Interaction of autograd with scatter_add_ and is_grads_batched

I am trying to decode a confusing interaction between is_grads_batched=True in autograd.grad and scatter_ operations. My loss function requires the derivatives of the output of the (multi-ouput) model so I take gradients in the forward pass:

batch_size, n_outputs = output.shape
eye_mat = torch.eye(n_outputs)
grad_output = eye_mat.unsqueeze(1).expand(n_outputs, batch_size, n_outputs).to(energy.device)

gradient = torch.autograd.grad(
    outputs=outputs,
    inputs=inputs,
    grad_outputs=grad_output,
    retain_graph=training # True for training, False for prediction
    create_graph=training,
    allow_unused=True,
    is_grads_batched=True,
)[0]
if gradient is None:
    raise RuntimeError("gradient is None")
gradient = gradient.transpose(0, 1).transpose(1, 2)
return -1 * gradient

I am experimenting with using is_grads_batched=True to get a speed boost with taking these derivatives for each output of the multi-output model.
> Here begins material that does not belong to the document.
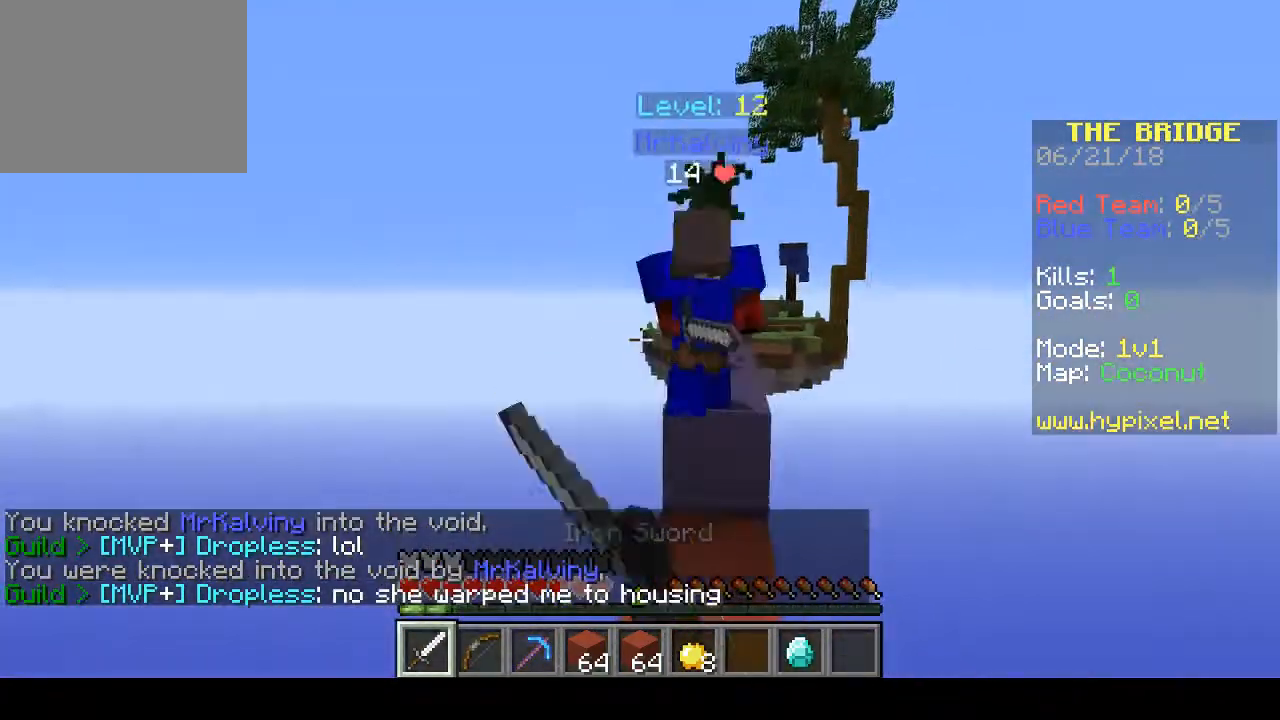
{"keys": ["a", "w"], "events": [[200, "a", "down"], [333, "a", "up"], [333, "d", "down"], [467, "a", "down"], [467, "d", "up"]]}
I get the following error when I set torch.autograd.set_anomaly_detect(True) (when this is not set I get no errors but the model clearly trains incorrectly on the derivatives).

  File "/project_root/scripts/run_train.py", line 609, in <module>
    main()
  File "/project_root/scripts/run_train.py", line 537, in main
    tools.train(
  File "/project_root/src/tools/train.py", line 99, in train
    _, opt_metrics = take_step(
  File "/project_root/src/tools/train.py", line 258, in take_step
    output = model(
  File "/home/usrname/.local/lib/python3.9/site-packages/torch/nn/modules/module.py", line 1518, in _wrapped_call_impl
    return self._call_impl(*args, **kwargs)
  File "/home/usrname/.local/lib/python3.9/site-packages/torch/nn/modules/module.py", line 1527, in _call_impl
    return forward_call(*args, **kwargs)
  File "/project_root/src/modules/models.py", line 588, in forward
    inter_e = scatter_sum(
 (Triggered internally at ../torch/csrc/autograd/python_anomaly_mode.cpp:114.)
  return Variable._execution_engine.run_backward(  # Calls into the C++ engine to run the backward pass
Traceback (most recent call last):
  File "/project_root/scripts/run_train.py", line 609, in <module>
    main()
  File "/project_root/scripts/run_train.py", line 537, in main
    tools.train(
  File "/project_root/src/tools/train.py", line 99, in train
    _, opt_metrics = take_step(
  File "/project_root/src/tools/train.py", line 258, in take_step
    output = model(
  File "/home/usrname/.local/lib/python3.9/site-packages/torch/nn/modules/module.py", line 1518, in _wrapped_call_impl
    return self._call_impl(*args, **kwargs)
  File "/home/usrname/.local/lib/python3.9/site-packages/torch/nn/modules/module.py", line 1527, in _call_impl
    return forward_call(*args, **kwargs)
  File "/project_root/src/modules/models.py", line 603, in forward
    forces, virials, stress = get_outputs(
  File "/project_root/src/modules/utils.py", line 321, in get_outputs
    compute_forces(
  File "/project_root/src/modules/utils.py", line 47, in compute_forces
    gradient = torch.autograd.grad(
  File "/home/usrname/.local/lib/python3.9/site-packages/torch/autograd/__init__.py", line 390, in grad
    result = _vmap_internals._vmap(vjp, 0, 0, allow_none_pass_through=True)(
  File "/home/usrname/.local/lib/python3.9/site-packages/torch/_vmap_internals.py", line 223, in wrapped
    batched_outputs = func(*batched_inputs)
  File "/home/usrname/.local/lib/python3.9/site-packages/torch/autograd/__init__.py", line 380, in vjp
    return Variable._execution_engine.run_backward(  # Calls into the C++ engine to run the backward pass
RuntimeError: Batching rule not implemented for aten::item. We could not generate a fallback.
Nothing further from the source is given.